At one point in the conversation she used a perfect idiom. She said "Well, I just felt like I was going down the drain." And I said to her "People don't go down the drain. Other things do!" And sure enough, when she called me the next day, she'd dumped all the booze in the house down the drain. I was there for two weeks, and I know she didn't drink again during that period of time,
I consider that a really interesting example of conversational reframing. There wasn't a wasted move in the conversation on either my part or her part. And what made it work, of course, was my ability to notice the sensory–grounded responses I was eliciting, and her ability to do that as well. She was quite sensitive to minimal cues and so forth. I suppose a person who is about to commit suicide would be, since this is their last time around.
In this example I skipped most of the steps I asked you to go through in refraining. However, the essence of what I did was the same kind of symptom subsititution — "What would you do if you didn't drink?"

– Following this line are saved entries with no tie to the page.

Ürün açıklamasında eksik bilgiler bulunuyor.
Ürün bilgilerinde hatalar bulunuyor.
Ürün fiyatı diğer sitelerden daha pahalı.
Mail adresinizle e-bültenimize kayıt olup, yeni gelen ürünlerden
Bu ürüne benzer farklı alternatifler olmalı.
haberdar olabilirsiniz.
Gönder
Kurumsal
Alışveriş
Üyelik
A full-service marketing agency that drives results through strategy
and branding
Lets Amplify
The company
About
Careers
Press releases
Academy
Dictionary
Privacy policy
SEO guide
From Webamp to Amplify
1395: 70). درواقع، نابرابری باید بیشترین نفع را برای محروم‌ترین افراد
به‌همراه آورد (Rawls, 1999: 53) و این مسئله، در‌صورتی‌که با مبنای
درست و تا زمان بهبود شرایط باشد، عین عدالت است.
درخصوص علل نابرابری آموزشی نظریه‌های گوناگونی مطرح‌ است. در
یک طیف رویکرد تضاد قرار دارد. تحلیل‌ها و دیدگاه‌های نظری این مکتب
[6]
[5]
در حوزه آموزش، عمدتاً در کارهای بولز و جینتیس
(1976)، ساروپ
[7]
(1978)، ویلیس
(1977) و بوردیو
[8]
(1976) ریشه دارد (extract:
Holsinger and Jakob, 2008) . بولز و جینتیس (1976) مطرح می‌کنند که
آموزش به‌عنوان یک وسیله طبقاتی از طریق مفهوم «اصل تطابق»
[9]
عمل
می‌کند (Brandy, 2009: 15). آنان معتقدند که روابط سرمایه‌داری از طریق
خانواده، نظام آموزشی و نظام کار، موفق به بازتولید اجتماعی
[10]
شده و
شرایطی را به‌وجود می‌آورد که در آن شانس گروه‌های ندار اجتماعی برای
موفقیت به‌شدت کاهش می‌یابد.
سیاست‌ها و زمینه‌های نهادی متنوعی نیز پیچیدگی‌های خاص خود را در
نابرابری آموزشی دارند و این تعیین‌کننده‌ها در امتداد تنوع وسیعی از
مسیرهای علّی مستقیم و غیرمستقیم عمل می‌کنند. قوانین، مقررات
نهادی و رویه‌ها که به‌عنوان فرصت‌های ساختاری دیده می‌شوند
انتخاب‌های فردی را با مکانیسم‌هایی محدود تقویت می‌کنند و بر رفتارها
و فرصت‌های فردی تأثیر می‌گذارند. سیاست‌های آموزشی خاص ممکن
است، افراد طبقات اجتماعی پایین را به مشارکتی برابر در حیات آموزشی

One of the big advantages of hypnosis is that people's responses are amplified and slowed down. There's nothing you can do with a person in trance that you can't do with a person out of trance, as far as I know. I'm able to induce every deep trance phenomenon in the waking state. However, hypnosis slows the person down enough so that you can keep track of what's happening, and stabilize states long enough to be able to do something systematically. To do it in the waking state requires sensitivity, speed, and flexibility. With hypnosis, you stabilize a person in a particular altered state, so that she will stay there long enough for you to be able to do something.
Woman: In general, when do you use hypnosis—with what kinds of problems?

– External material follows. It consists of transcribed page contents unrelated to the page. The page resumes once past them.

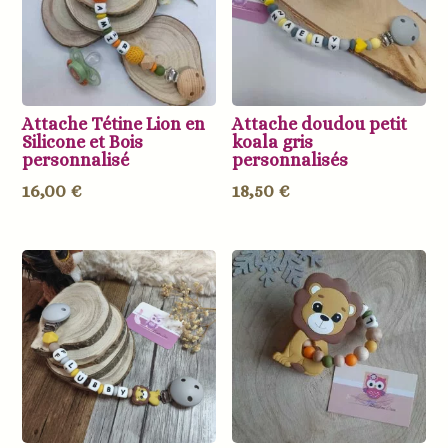
Attache Tétine Lion en
Attache doudou petit
Silicone et Bois
koala gris
personnalisé
personnalisés
16,00
€
18,50
€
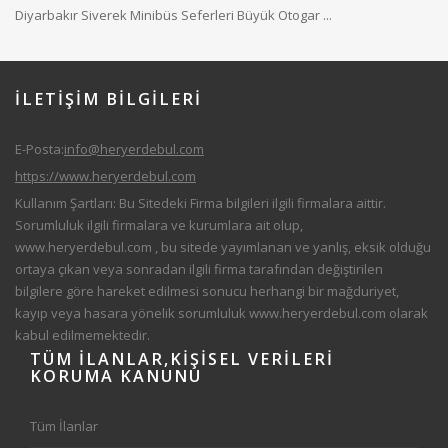
Diyarbakır Siverek Minibüs Seferleri Büyük Otogar ...
İLETİŞİM
BİLGILERİ
E-Posta:
info@heryerdebul.com
https://www.heryerdebul.com
Kullanım Şartları: Bu Sitedeki Firma bilgileri ilgili firmalara aittir.
Sorumluluk ilgili firmalara ve kurumlara ait olup,
www.heryerdebul.com
, bu sitede yayımlanan ve yanlış, eksik olduğu
ortaya çıkan veya sonradan ilgili firma tarafından değiştirilen
bilgilere göre hareket edilmesi sonucu herhangi bir mağduriyet,
kayıp veya hasara yönelik sorumluluk
www.heryerdebul.com
olarak
kabul edilmemektedir.
TÜM
İLANLAR,KIŞISEL VERILERI
KORUMA KANUNU
Tüm İlanlar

When I feel like it. Seriously, that is the only distinction I can figure out that makes hypnosis more relevant than something else. I started doing hypnosis for only one reason: I got sick of listening to my clients talk. I was so tired of it that I was becoming ineffective as a therapist, because I was not paying attention and responding to them in a way that was useful. I was responding to them out of boredom.
So I began just zapping them into a trance and finding out how little information I could work from and still give them what they wanted. Then the whole process of therapy became interesting again. Now I use it intermixed with everything else as a way of coloring what I do, mostly to keep me interested. I know 1 could get the personal changes more quickly and methodically, but for me, to sit down and do formal reframing is a boring task. Even though it's fast, it's laborious, because I have done it too many times. If I do something too many times, I don't want to do it anymore.
Hypnosis is a way of doing things in a bizarre and unusual way. Now I mainly create alternative realities with hypnosis. I create realities other than the ones that a person lives in—for instance, one in which she is a unicorn, because unicorns can do what she wants to be able to do but thinks she can't. I regress people to a younger age than when they first had to wear glasses and have them keep child–like eyes and grow up, as a way of working with myopia. It depends upon what people want. I just go for it in whatever way I think would be interesting.
Man: I'm becoming more and more interested in giving up my glasses and having normal vision. Could I do that using hypnosis? Do you have any astigmatism? Man: Yes. My left eye's really bad.
Well, that makes a difference. So far I haven't been able to do much with astigmatism. That doesn't mean it can't be done; I just haven't figured out a way to do it yet.
Myopia isn't too hard to deal with, because nearsighted people are just squeezing their eyeballs too hard. When they try to see something, they squint and strain, and that results in improper focus and blurred vision. All they have to do is learn the meaning of the word "focus." That's not really very difficult. William H. Bates developed a way of doing that years ago, and wrote Better Eyesight Without Glasses. It's just that people don't use it.